● **Task objective**: In the passage about automating a form inside an iframe, explain in one to three sentences why the steps have you click a div and type on the keyboard rather than fill in the input.

● **Document passage**:
+ + +

You find the class or ID of the iframe by using the web inspector, finding your element, and going up up up up up the indented sections until you find `<iframe>`!

### Second issue

*You can't even use the `input` in this case*. It's a dumb system where you have to click a div that pretends to be a text input, [type on the keyboard](https://playwright.dev/docs/api/class-keyboard), then click some text that shows up and then click submit. It's *awful*.

### Okay, now do it

Your steps will look something like this:

1. Find the iframe
2. Find the div inside the iframe you need to click (the one that pretends to be the text box). I used xpath for this one.
3. [Type on the keyboard](https://playwright.dev/docs/api/class-keyboard) 
4. Click the popup that suggests the mine you're interested in
5. Click the submit button

Using `.get_by_text` is a lot easier than `.locator` for a few of these.

+ + +

● **Information supplied**:
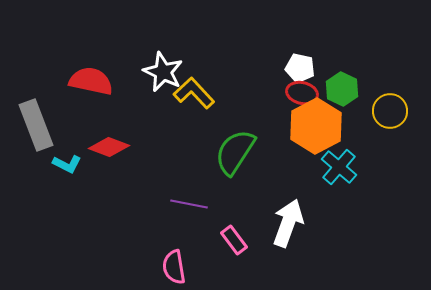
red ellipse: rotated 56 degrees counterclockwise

+ + +

● **The solution**: The input can't be used in this case. The form relies on a div that pretends to be a text input, so you have to click that div, type on the keyboard, then click the text that shows up and the submit button.